■ **WORK ORDER**: All of the data, except its images, should be set down exactly as it appears.

[Page-level text extractions]

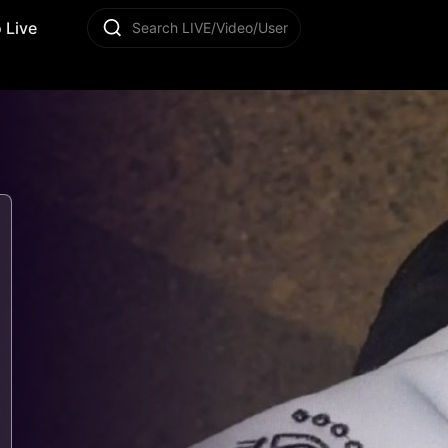
 Live
Search LIVE/Video/User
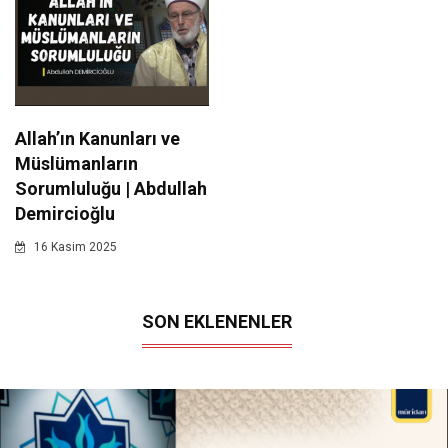
Allah’ın Kanunları ve
Müslümanların
Sorumluluğu | Abdullah
Demircioğlu
16 Kasim 2025
SON EKLENENLER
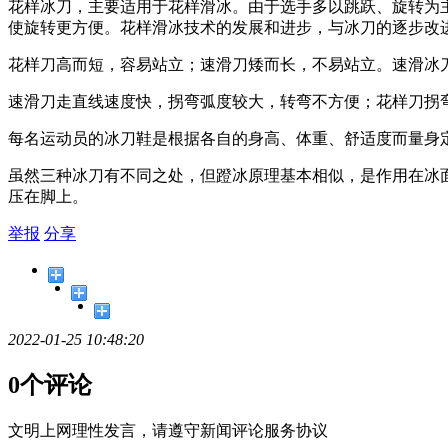
花样冰刀，主要适用于花样滑冰。由于选手多以跳跃、旋转为
使旋转更方便。花样滑冰技术的发展和进步，与冰刀的逐步改
花样刀高而短，容易站立；速滑刀矮而长，不易站立。速滑冰
速滑刀走直线速度快，拐弯弧度较大，转弯不方便；花样刀拐
每名运动员的冰刀鞋是根据各自的身高、体重、舒适度而量身
虽然三种冰刀有不同之处，但蹬冰原理基本相似，是作用在冰
压在脚上。
举报
分享
2022-01-25 10:48:20
0个评论
文明上网理性发言，请遵守新闻评论服务协议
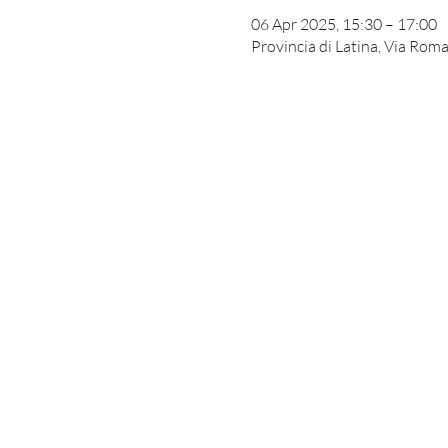
06 Apr 2025, 15:30 – 17:00
Provincia di Latina, Via Roma,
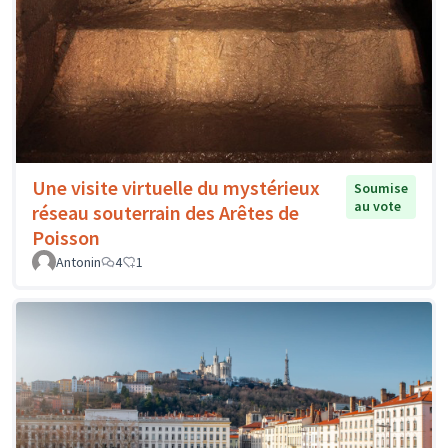
Une visite virtuelle du mystérieux
Soumise
au vote
réseau souterrain des Arêtes de
Poisson
Antonin
4
1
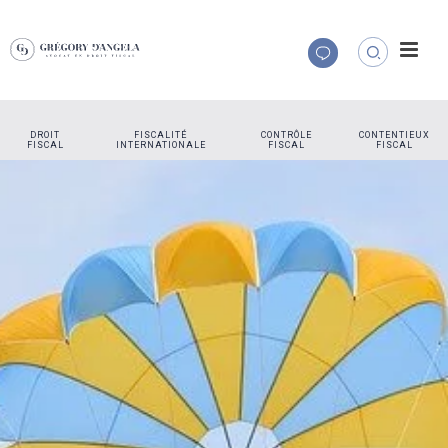
DROIT
FISCALITÉ
CONTRÔLE
CONTENTIEUX
FISCAL
INTERNATIONALE
FISCAL
FISCAL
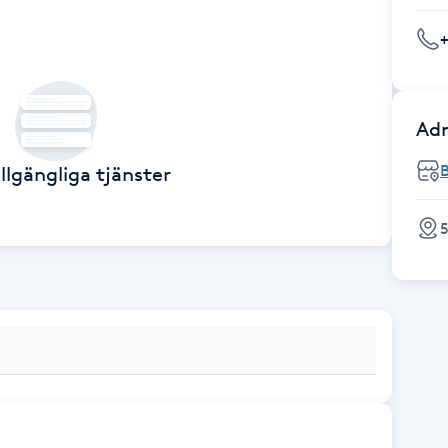
Adr
illgängliga tjänster
5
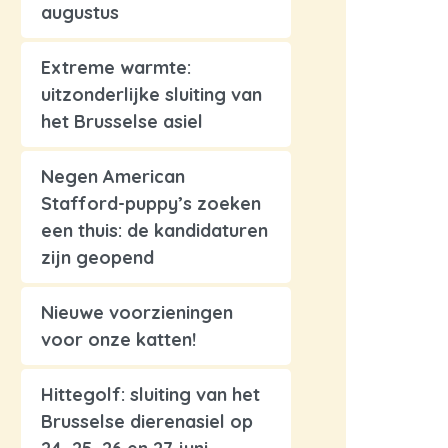
augustus
Extreme warmte:
uitzonderlijke sluiting van
het Brusselse asiel
Negen American
Stafford-puppy’s zoeken
een thuis: de kandidaturen
zijn geopend
Nieuwe voorzieningen
voor onze katten!
Hittegolf: sluiting van het
Brusselse dierenasiel op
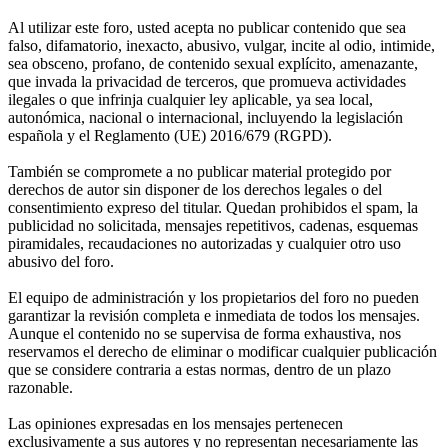
Al utilizar este foro, usted acepta no publicar contenido que sea
falso, difamatorio, inexacto, abusivo, vulgar, incite al odio, intimide,
sea obsceno, profano, de contenido sexual explícito, amenazante,
que invada la privacidad de terceros, que promueva actividades
ilegales o que infrinja cualquier ley aplicable, ya sea local,
autonómica, nacional o internacional, incluyendo la legislación
española y el Reglamento (UE) 2016/679 (RGPD).
También se compromete a no publicar material protegido por
derechos de autor sin disponer de los derechos legales o del
consentimiento expreso del titular. Quedan prohibidos el spam, la
publicidad no solicitada, mensajes repetitivos, cadenas, esquemas
piramidales, recaudaciones no autorizadas y cualquier otro uso
abusivo del foro.
El equipo de administración y los propietarios del foro no pueden
garantizar la revisión completa e inmediata de todos los mensajes.
Aunque el contenido no se supervisa de forma exhaustiva, nos
reservamos el derecho de eliminar o modificar cualquier publicación
que se considere contraria a estas normas, dentro de un plazo
razonable.
Las opiniones expresadas en los mensajes pertenecen
exclusivamente a sus autores y no representan necesariamente las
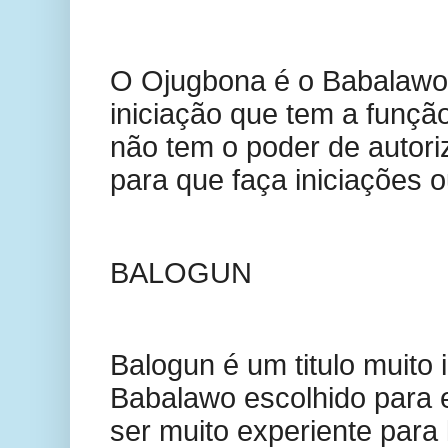
O Ojugbona é o Babalawo 
iniciação que tem a função
não tem o poder de autori
para que faça iniciações o
BALOGUN
Balogun é um titulo muito 
Babalawo escolhido para 
ser muito experiente para 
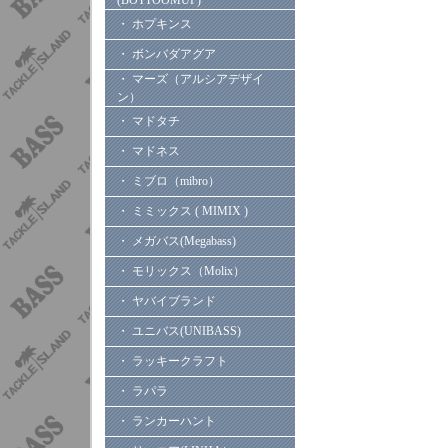
(BOTTOOMUP)
・ ホプキンス
・ ボンバダアグア
・ マーズ（アルシアデザイ
ン）
・ マドタチ
・ マドネス
・ ミブロ（mibro）
・ ミミックス ( MIMIX )
・ メガバス(Megabass)
・ モリックス（Molix）
・ ヤバイブランド
・ ユニバス(UNIBASS)
・ ラッキークラフト
・ ラパラ
・ ランカーハント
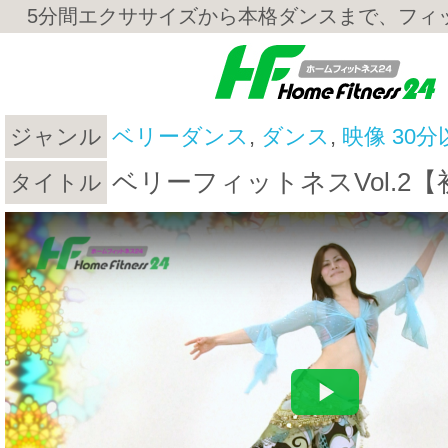
5分間エクササイズから本格ダンスまで、フィ
ジャンル
ベリーダンス
,
ダンス
,
映像 30分
ベリーフィットネスVol.2
タイトル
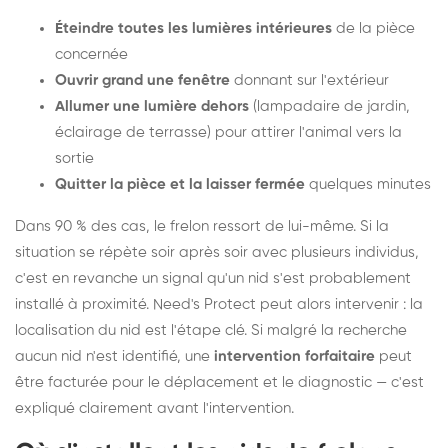
Éteindre toutes les lumières intérieures
de la pièce
concernée
Ouvrir grand une fenêtre
donnant sur l'extérieur
Allumer une lumière dehors
(lampadaire de jardin,
éclairage de terrasse) pour attirer l'animal vers la
sortie
Quitter la pièce et la laisser fermée
quelques minutes
Dans 90 % des cas, le frelon ressort de lui-même. Si la
situation se répète soir après soir avec plusieurs individus,
c'est en revanche un signal qu'un nid s'est probablement
installé à proximité. Need's Protect peut alors intervenir : la
localisation du nid est l'étape clé. Si malgré la recherche
aucun nid n'est identifié, une
intervention forfaitaire
peut
être facturée pour le déplacement et le diagnostic — c'est
expliqué clairement avant l'intervention.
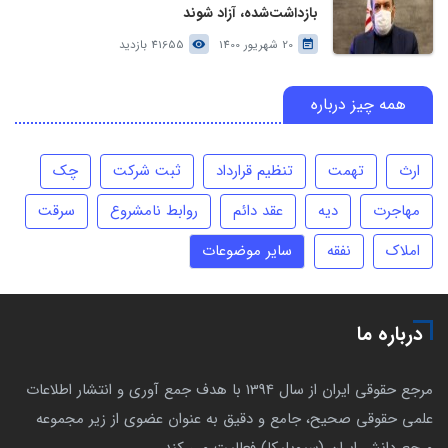
بازداشت‌شده، آزاد شوند
20 شهریور 1400
41655 بازدید
همه چیز درباره
ارث
تهمت
تنظیم قرارداد
ثبت شرکت
چک
مهاجرت
دیه
عقد دائم
روابط نامشروع
سرقت
املاک
نفقه
سایر موضوعات
درباره ما
مرجع حقوقی ایران از سال 1394 با هدف جمع آوری و انتشار اطلاعات
علمی حقوقی صحیح، جامع و دقیق به عنوان عضوی از زیر مجموعه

■ **SOLUTION TO THE PROBLEM**:
 Live
Search LIVE/Video/User
Allah’ın Kanunları ve
Müslümanların
Sorumluluğu | Abdullah
Demircioğlu
16 Kasim 2025
SON EKLENENLER
花样冰刀，主要适用于花样滑冰。由于选手多以跳跃、旋转为
使旋转更方便。花样滑冰技术的发展和进步，与冰刀的逐步改
花样刀高而短，容易站立；速滑刀矮而长，不易站立。速滑冰
速滑刀走直线速度快，拐弯弧度较大，转弯不方便；花样刀拐
每名运动员的冰刀鞋是根据各自的身高、体重、舒适度而量身
虽然三种冰刀有不同之处，但蹬冰原理基本相似，是作用在冰
压在脚上。
举报
分享
2022-01-25 10:48:20
0个评论
文明上网理性发言，请遵守新闻评论服务协议
06 Apr 2025, 15:30 – 17:00
Provincia di Latina, Via Roma,
Une visite virtuelle du mystérieux
Soumise
au vote
réseau souterrain des Arêtes de
Poisson
Antonin
4
1
DROIT
FISCALITÉ
CONTRÔLE
CONTENTIEUX
FISCAL
INTERNATIONALE
FISCAL
FISCAL
Adr
illgängliga tjänster
5
augustus
Extreme warmte:
uitzonderlijke sluiting van
het Brusselse asiel
Negen American
Stafford-puppy’s zoeken
een thuis: de kandidaturen
zijn geopend
Nieuwe voorzieningen
voor onze katten!
Hittegolf: sluiting van het
Brusselse dierenasiel op
Al utilizar este foro, usted acepta no publicar contenido que sea
falso, difamatorio, inexacto, abusivo, vulgar, incite al odio, intimide,
sea obsceno, profano, de contenido sexual explícito, amenazante,
que invada la privacidad de terceros, que promueva actividades
ilegales o que infrinja cualquier ley aplicable, ya sea local,
autonómica, nacional o internacional, incluyendo la legislación
española y el Reglamento (UE) 2016/679 (RGPD).
También se compromete a no publicar material protegido por
derechos de autor sin disponer de los derechos legales o del
consentimiento expreso del titular. Quedan prohibidos el spam, la
publicidad no solicitada, mensajes repetitivos, cadenas, esquemas
piramidales, recaudaciones no autorizadas y cualquier otro uso
abusivo del foro.
El equipo de administración y los propietarios del foro no pueden
garantizar la revisión completa e inmediata de todos los mensajes.
Aunque el contenido no se supervisa de forma exhaustiva, nos
reservamos el derecho de eliminar o modificar cualquier publicación
que se considere contraria a estas normas, dentro de un plazo
razonable.
Las opiniones expresadas en los mensajes pertenecen
exclusivamente a sus autores y no representan necesariamente las
O Ojugbona é o Babalawo 
iniciação que tem a função
não tem o poder de autori
para que faça iniciações o
BALOGUN
Balogun é um titulo muito 
Babalawo escolhido para 
ser muito experiente para 
(BOTTOOMUP)
・ ホプキンス
・ ボンバダアグア
・ マーズ（アルシアデザイ
ン）
・ マドタチ
・ マドネス
・ ミブロ（mibro）
・ ミミックス ( MIMIX )
・ メガバス(Megabass)
・ モリックス（Molix）
・ ヤバイブランド
・ ユニバス(UNIBASS)
・ ラッキークラフト
・ ラパラ
・ ランカーハント
5分間エクササイズから本格ダンスまで、フィ
ジャンル
ベリーダンス
,
ダンス
,
映像 30分
ベリーフィットネスVol.2
タイトル
Éteindre toutes les lumières intérieures
de la pièce
concernée
Ouvrir grand une fenêtre
donnant sur l'extérieur
Allumer une lumière dehors
(lampadaire de jardin,
éclairage de terrasse) pour attirer l'animal vers la
sortie
Quitter la pièce et la laisser fermée
quelques minutes
Dans 90 % des cas, le frelon ressort de lui-même. Si la
situation se répète soir après soir avec plusieurs individus,
c'est en revanche un signal qu'un nid s'est probablement
installé à proximité. Need's Protect peut alors intervenir : la
localisation du nid est l'étape clé. Si malgré la recherche
aucun nid n'est identifié, une
intervention forfaitaire
peut
être facturée pour le déplacement et le diagnostic — c'est
expliqué clairement avant l'intervention.
بازداشت‌شده، آزاد شوند
20 شهریور 1400
41655 بازدید
همه چیز درباره
ارث
تهمت
تنظیم قرارداد
ثبت شرکت
چک
مهاجرت
دیه
عقد دائم
روابط نامشروع
سرقت
املاک
نفقه
سایر موضوعات
درباره ما
مرجع حقوقی ایران از سال 1394 با هدف جمع آوری و انتشار اطلاعات
علمی حقوقی صحیح، جامع و دقیق به عنوان عضوی از زیر مجموعه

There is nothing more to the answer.